§ **Your instructions**: Using the data below, restate exactly every line from the one with "X57000Y323500D02*" up to and including the one with "module full_addar1(Y1,Y2,A,B,C);". No picture belongs in it.
==== Input data ====
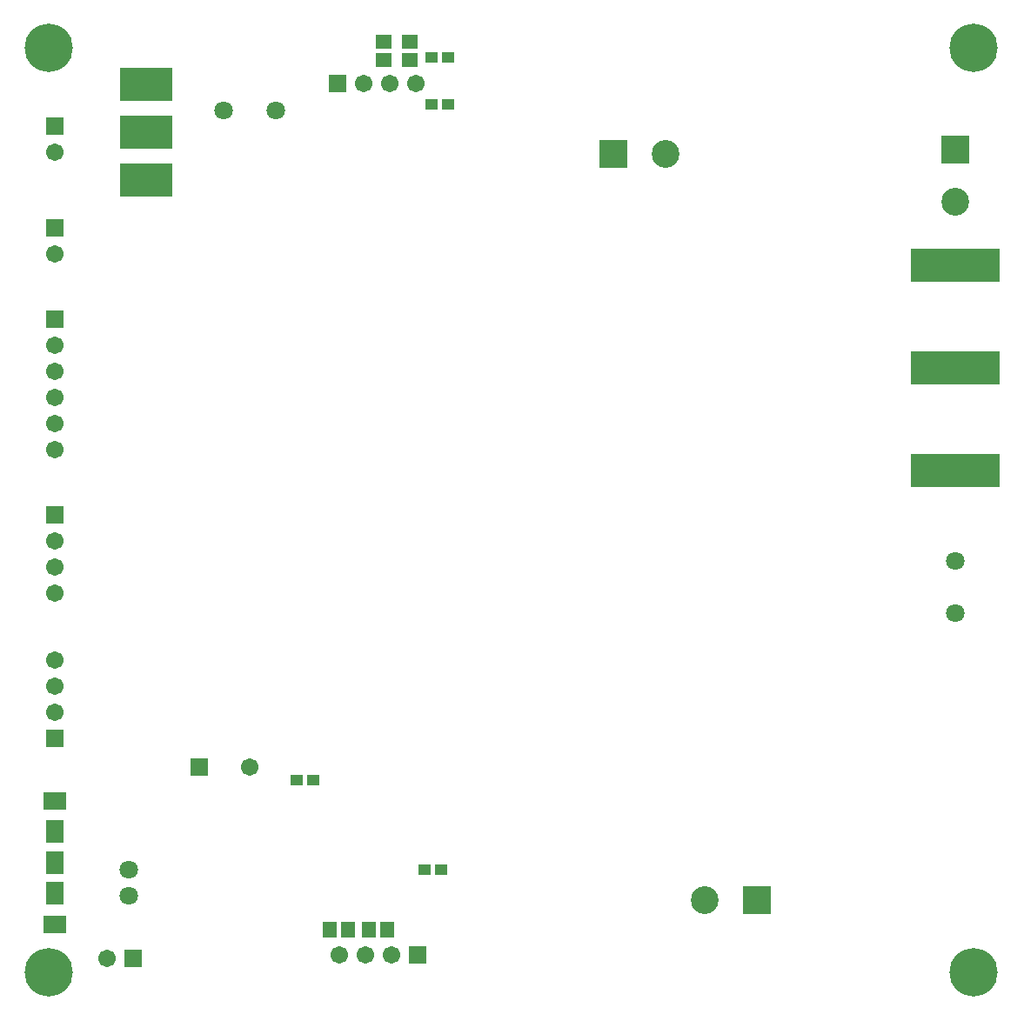
<source format=gbs>
G04*
G04 #@! TF.GenerationSoftware,Altium Limited,Altium Designer,18.1.9 (240)*
G04*
G04 Layer_Color=16711935*
%FSLAX25Y25*%
%MOIN*%
G70*
G01*
G75*
%ADD35R,0.04500X0.04000*%
%ADD51C,0.06706*%
%ADD52R,0.06706X0.06706*%
%ADD53R,0.10642X0.10642*%
%ADD54C,0.10642*%
%ADD55R,0.07099X0.08674*%
%ADD56R,0.08674X0.06800*%
%ADD57R,0.06706X0.06706*%
%ADD58C,0.07099*%
%ADD59R,0.06706X0.06706*%
%ADD60C,0.06706*%
%ADD61R,0.34265X0.12611*%
%ADD62R,0.34265X0.12611*%
%ADD63R,0.10642X0.10642*%
%ADD64C,0.18517*%
%ADD65R,0.20485X0.12611*%
%ADD90R,0.05524X0.06312*%
%ADD91R,0.06312X0.05524*%
D35*
X170200Y59000D02*
D03*
X163800D02*
D03*
X166300Y352500D02*
D03*
X172700D02*
D03*
X121000Y93500D02*
D03*
X114600D02*
D03*
X172850Y370500D02*
D03*
X166450D02*
D03*
D51*
X131000Y26500D02*
D03*
X141000D02*
D03*
X151000D02*
D03*
X140500Y360500D02*
D03*
X150500D02*
D03*
X160500D02*
D03*
X22000Y295000D02*
D03*
X42000Y25000D02*
D03*
X22000Y334000D02*
D03*
Y139500D02*
D03*
Y129500D02*
D03*
Y119500D02*
D03*
Y165000D02*
D03*
Y175000D02*
D03*
Y185000D02*
D03*
Y260000D02*
D03*
Y250000D02*
D03*
Y240000D02*
D03*
Y230000D02*
D03*
Y220000D02*
D03*
D52*
X161000Y26500D02*
D03*
X130500Y360500D02*
D03*
X52000Y25000D02*
D03*
D53*
X236000Y333500D02*
D03*
X291000Y47500D02*
D03*
D54*
X256000Y333500D02*
D03*
X271000Y47500D02*
D03*
X367000Y315000D02*
D03*
D55*
X22000Y73622D02*
D03*
Y61811D02*
D03*
Y50000D02*
D03*
D56*
Y38189D02*
D03*
Y85433D02*
D03*
D57*
Y305000D02*
D03*
Y344000D02*
D03*
Y109500D02*
D03*
Y195000D02*
D03*
Y270000D02*
D03*
D58*
X367000Y157500D02*
D03*
Y177500D02*
D03*
X50500Y59000D02*
D03*
Y49000D02*
D03*
X86600Y350000D02*
D03*
X106600D02*
D03*
D59*
X77400Y98500D02*
D03*
D60*
X96600Y98500D02*
D03*
D61*
X367000Y212130D02*
D03*
D62*
Y251500D02*
D03*
Y290870D02*
D03*
D63*
X367000Y335000D02*
D03*
D64*
X19685Y374016D02*
D03*
X374016D02*
D03*
Y19685D02*
D03*
X19685Y19685D02*
D03*
D65*
X57000Y323500D02*
D03*
Y341700D02*
D03*
Y360000D02*
D03*
D90*
X127457Y36000D02*
D03*
X134543D02*
D03*
X149543Y36000D02*
D03*
X142457D02*
D03*
D91*
X148000Y376543D02*
D03*
Y369457D02*
D03*
X158000Y376543D02*
D03*
Y369457D02*
D03*
M02*

</source>
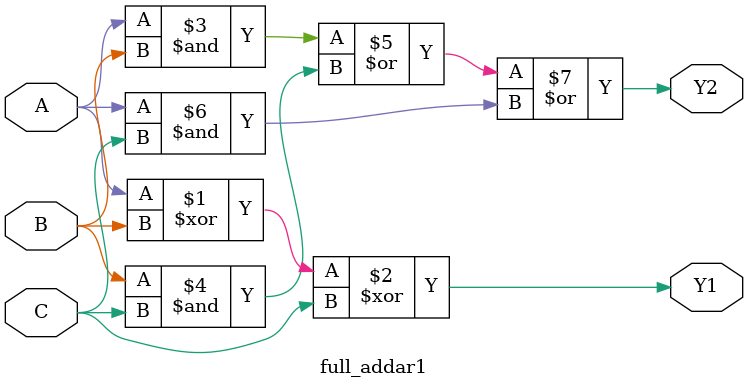
<source format=v>
module full_addar1(Y1,Y2,A,B,C);
output Y1;
output Y2;
input A,B,C;

assign Y1 = A^B^C;
assign Y2 = (A&B)|(B&C)|(A&C);

endmodule
</source>
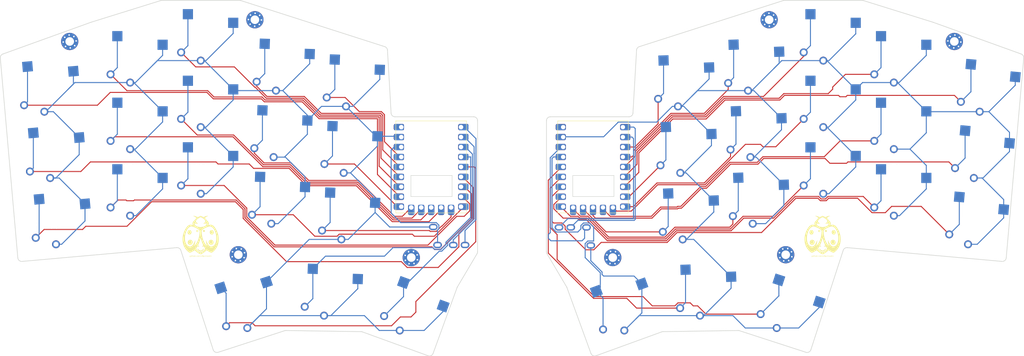
<source format=kicad_pcb>
(kicad_pcb (version 20221018) (generator pcbnew)

  (general
    (thickness 1.6)
  )

  (paper "A4")
  (title_block
    (title "mushi")
    (rev "v1.0.0")
    (company "Unknown")
  )

  (layers
    (0 "F.Cu" signal)
    (31 "B.Cu" signal)
    (32 "B.Adhes" user "B.Adhesive")
    (33 "F.Adhes" user "F.Adhesive")
    (34 "B.Paste" user)
    (35 "F.Paste" user)
    (36 "B.SilkS" user "B.Silkscreen")
    (37 "F.SilkS" user "F.Silkscreen")
    (38 "B.Mask" user)
    (39 "F.Mask" user)
    (40 "Dwgs.User" user "User.Drawings")
    (41 "Cmts.User" user "User.Comments")
    (42 "Eco1.User" user "User.Eco1")
    (43 "Eco2.User" user "User.Eco2")
    (44 "Edge.Cuts" user)
    (45 "Margin" user)
    (46 "B.CrtYd" user "B.Courtyard")
    (47 "F.CrtYd" user "F.Courtyard")
    (48 "B.Fab" user)
    (49 "F.Fab" user)
  )

  (setup
    (pad_to_mask_clearance 0.05)
    (pcbplotparams
      (layerselection 0x00010fc_ffffffff)
      (plot_on_all_layers_selection 0x0000000_00000000)
      (disableapertmacros false)
      (usegerberextensions false)
      (usegerberattributes true)
      (usegerberadvancedattributes true)
      (creategerberjobfile true)
      (dashed_line_dash_ratio 12.000000)
      (dashed_line_gap_ratio 3.000000)
      (svgprecision 4)
      (plotframeref false)
      (viasonmask false)
      (mode 1)
      (useauxorigin false)
      (hpglpennumber 1)
      (hpglpenspeed 20)
      (hpglpendiameter 15.000000)
      (dxfpolygonmode true)
      (dxfimperialunits true)
      (dxfusepcbnewfont true)
      (psnegative false)
      (psa4output false)
      (plotreference true)
      (plotvalue true)
      (plotinvisibletext false)
      (sketchpadsonfab false)
      (subtractmaskfromsilk false)
      (outputformat 1)
      (mirror false)
      (drillshape 1)
      (scaleselection 1)
      (outputdirectory "")
    )
  )

  (net 0 "")
  (net 1 "matrix_pinky_bottom")
  (net 2 "GND")
  (net 3 "matrix_pinky_middle")
  (net 4 "matrix_pinky_top")
  (net 5 "matrix_ring_bottom")
  (net 6 "matrix_ring_middle")
  (net 7 "matrix_ring_top")
  (net 8 "matrix_middle_bottom")
  (net 9 "matrix_middle_middle")
  (net 10 "matrix_middle_top")
  (net 11 "matrix_index_bottom")
  (net 12 "matrix_index_middle")
  (net 13 "matrix_index_top")
  (net 14 "matrix_outer_bottom")
  (net 15 "matrix_outer_middle")
  (net 16 "matrix_outer_top")
  (net 17 "thumbs_inner_cluster")
  (net 18 "thumbs_middle_cluster")
  (net 19 "thumbs_outer_cluster")
  (net 20 "mirror_matrix_pinky_bottom")
  (net 21 "rGND")
  (net 22 "mirror_matrix_pinky_middle")
  (net 23 "mirror_matrix_pinky_top")
  (net 24 "mirror_matrix_ring_bottom")
  (net 25 "mirror_matrix_ring_middle")
  (net 26 "mirror_matrix_ring_top")
  (net 27 "mirror_matrix_middle_bottom")
  (net 28 "mirror_matrix_middle_middle")
  (net 29 "mirror_matrix_middle_top")
  (net 30 "mirror_matrix_index_bottom")
  (net 31 "mirror_matrix_index_middle")
  (net 32 "mirror_matrix_index_top")
  (net 33 "mirror_matrix_outer_bottom")
  (net 34 "mirror_matrix_outer_middle")
  (net 35 "mirror_matrix_outer_top")
  (net 36 "mirror_thumbs_inner_cluster")
  (net 37 "mirror_thumbs_middle_cluster")
  (net 38 "mirror_thumbs_outer_cluster")
  (net 39 "P5V")
  (net 40 "P3V3")
  (net 41 "RX")
  (net 42 "TX")
  (net 43 "rP5V")
  (net 44 "rP3V3")
  (net 45 "rRX")
  (net 46 "rTX")

  (footprint "PG1350" (layer "F.Cu") (at 194.559518 98.199212 -178))

  (footprint "PG1350" (layer "F.Cu") (at 86.228242 57.718589 178))

  (footprint "PG1350" (layer "F.Cu") (at 85.63495 74.708233 178))

  (footprint "PG1350" (layer "F.Cu") (at 207.414824 57.718589 -178))

  (footprint "PG1350" (layer "F.Cu") (at 86.821533 40.728945 178))

  (footprint "PG1350" (layer "F.Cu") (at 86.228242 57.718589 -2))

  (footprint "PG1350" (layer "F.Cu") (at 86.821533 40.728945 -2))

  (footprint "PG1350" (layer "F.Cu") (at 120.201945 102.338755 -20))

  (footprint "PG1350" (layer "F.Cu") (at 49.43495 55.668233 180))

  (footprint "PG1350" (layer "F.Cu") (at 49.43495 38.668233 180))

  (footprint "PG1350" (layer "F.Cu") (at 226.208116 50.058233))

  (footprint "PG1350" (layer "F.Cu") (at 226.208116 67.058233 180))

  (footprint "PG1350" (layer "F.Cu") (at 244.208116 72.668233 180))

  (footprint "MountingHole_2.2mm_M2_Pad_Via" (layer "F.Cu") (at 212.399084 28.526858 2))

  (footprint "PG1350" (layer "F.Cu") (at 28.518352 63.06469 -175))

  (footprint "PG1350" (layer "F.Cu") (at 226.208116 67.058233))

  (footprint "PG1350" (layer "F.Cu") (at 49.43495 55.668233))

  (footprint "MountingHole_2.2mm_M2_Pad_Via" (layer "F.Cu") (at 259.630379 34.075515 -5))

  (footprint "PG1350" (layer "F.Cu") (at 27.036705 46.12938 -175))

  (footprint "PG1350" (layer "F.Cu") (at 244.208116 38.668233))

  (footprint "PG1350" (layer "F.Cu") (at 208.008116 74.708233 2))

  (footprint "PG1350" (layer "F.Cu") (at 120.201945 102.338755 160))

  (footprint "RP2040-Zero" (layer "F.Cu") (at 157.318116 78.808233))

  (footprint "PG1350" (layer "F.Cu") (at 99.083548 98.199212 178))

  (footprint "PG1350" (layer "F.Cu") (at 263.643066 80 175))

  (footprint "PG1350" (layer "F.Cu") (at 216.152996 101.640387 162))

  (footprint "PG1350" (layer "F.Cu") (at 266.606361 46.12938 175))

  (footprint "PG1350" (layer "F.Cu") (at 77.49007 101.640387 18))

  (footprint "PG1350" (layer "F.Cu") (at 67.43495 50.058233 180))

  (footprint "MountingHole_2.2mm_M2_Pad_Via" (layer "F.Cu") (at 216.622807 88.544614 -18))

  (footprint "MountingHole_2.2mm_M2_Pad_Via" (layer "F.Cu") (at 172.51456 89.267356 20))

  (footprint "PG1350" (layer "F.Cu") (at 67.43495 67.058233 180))

  (footprint "PG1350" (layer "F.Cu") (at 244.208116 55.668233))

  (footprint "PG1350" (layer "F.Cu") (at 67.43495 33.058233))

  (footprint "PG1350" (layer "F.Cu") (at 67.43495 50.058233))

  (footprint "PG1350" (layer "F.Cu") (at 67.43495 33.058233 180))

  (footprint "PG1350" (layer "F.Cu") (at 206.821533 40.728945 2))

  (footprint "PG1350" (layer "F.Cu") (at 173.441121 102.338755 -160))

  (footprint "PG1350" (layer "F.Cu") (at 244.208116 55.668233 180))

  (footprint "PG1350" (layer "F.Cu") (at 265.124714 63.06469 -5))

  (footprint "PG1350" (layer "F.Cu") (at 226.208116 50.058233 180))

  (footprint "images:mushi" (layer "F.Cu") (at 67.431098 83.82))

  (footprint "PG1350" (layer "F.Cu") (at 244.208116 38.668233 180))

  (footprint "PG1350" (layer "F.Cu")
    (tstamp 7fafc0ea-1c7e-4354-81c0-a5454c1b2a11)
    (at 265.124714 63.06469 175)
    (attr through_hole)
    (fp_text reference "S56" (at 0 0) (layer "F.SilkS") hide
        (effects (font (size 1.27 1.27) (thickness 0.15)))
      (tstamp 27075478-ab66-4975-8dea-4d48e7262bab)
    )
    (fp_text value "" (at 0 0) (layer "F.SilkS") hide
        (effects (font (size 1.27 1.27) (thi
... [318383 chars truncated]
</source>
====
§ **Result for this task**:
X57000Y323500D02*
D03*
Y341700D02*
D03*
Y360000D02*
D03*
D90*
X127457Y36000D02*
D03*
X134543D02*
D03*
X149543Y36000D02*
D03*
X142457D02*
D03*
D91*
X148000Y376543D02*
D03*
Y369457D02*
D03*
X158000Y376543D02*
D03*
Y369457D02*
D03*
M02*

</source>
<source format=v>
module full_addar1(Y1,Y2,A,B,C);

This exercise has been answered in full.